In comparison to age-matched controls, MRS of affected white matter resembled the metabolite pattern of cortical gray matter, as indicated by increased concentrations of N-acetylaspartate and N-acetylaspartylglutamate (tNAA), glutamine (Gln), myo-inositol (Ins), and creatine and phosphocreatine. Most remarkably, the concentration of choline-containing compounds was reduced. Parietal gray matter and basal ganglia appeared normal but showed a tendency for elevated tNAA, Gln, and Ins.

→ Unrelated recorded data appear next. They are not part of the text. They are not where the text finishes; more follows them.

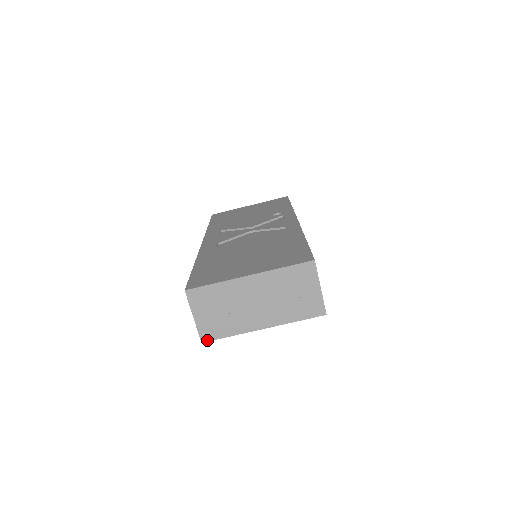
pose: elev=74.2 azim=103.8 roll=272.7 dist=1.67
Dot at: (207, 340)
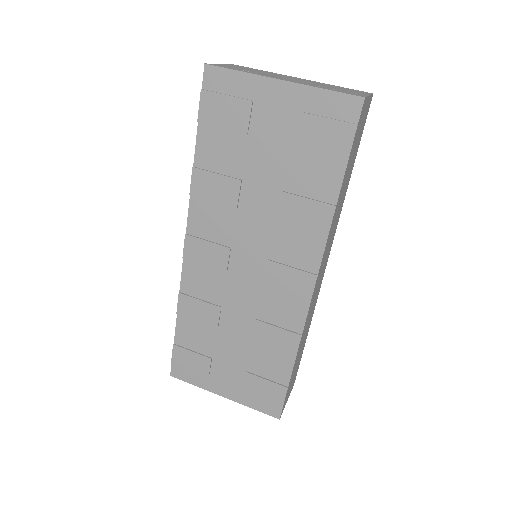
Dot at: (213, 65)
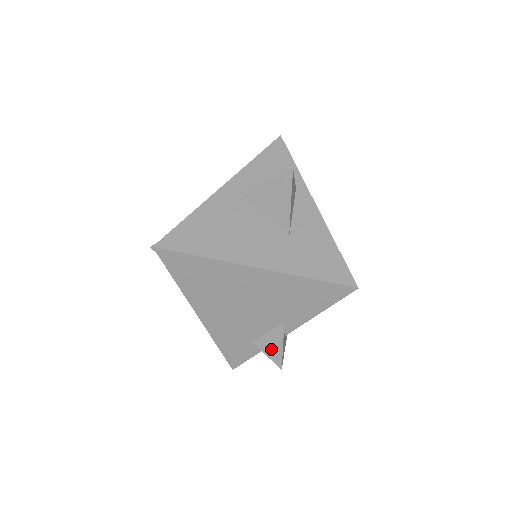
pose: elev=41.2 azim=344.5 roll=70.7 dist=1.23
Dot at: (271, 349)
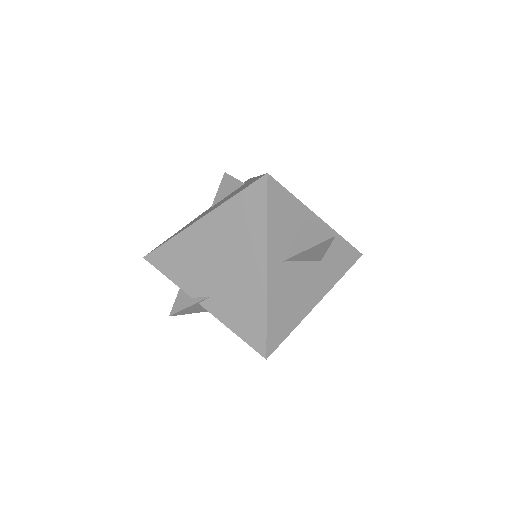
Dot at: occluded
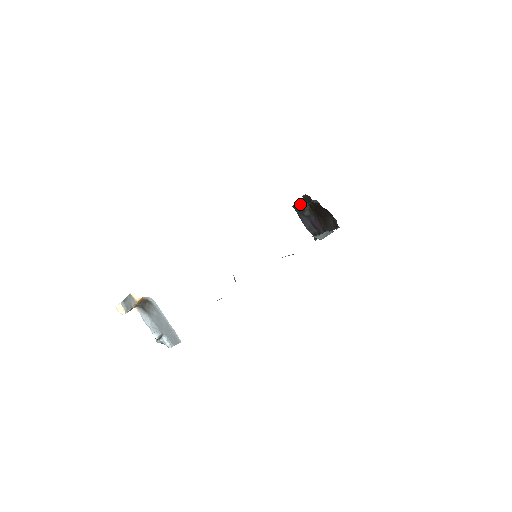
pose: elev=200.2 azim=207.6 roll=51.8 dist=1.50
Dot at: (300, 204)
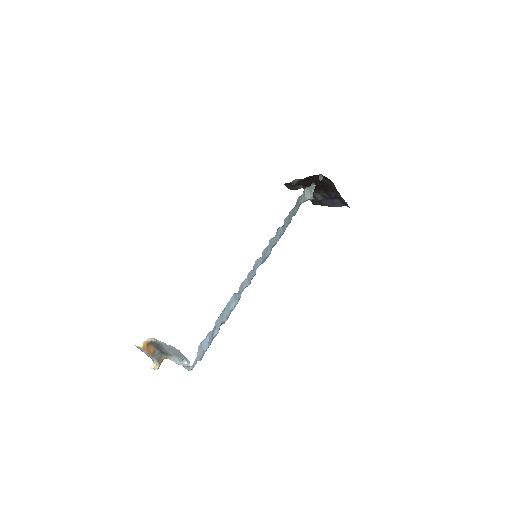
Dot at: occluded
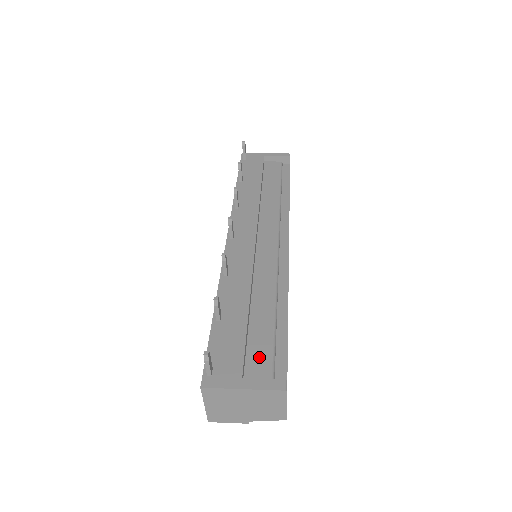
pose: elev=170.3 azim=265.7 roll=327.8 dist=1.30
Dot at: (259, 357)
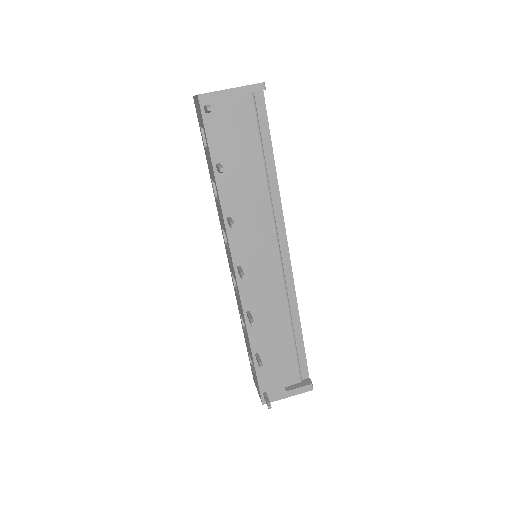
Dot at: (290, 368)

Magnetic resonance spectroscopy (MRS)-detected alterations are consistent with enhanced neuroaxonal density, astrogliosis, and reduction of oligodendroglia. These disturbances in cellular composition are in close agreement with the histopathologic features characteristic of dys- and hypomyelination. The proton MRS profile of Pelizaeus-Merzbacher disease (PMD) differs from the pattern commonly observed in demyelinating disorders and allows PMD to be distinguished from other leukodystrophies.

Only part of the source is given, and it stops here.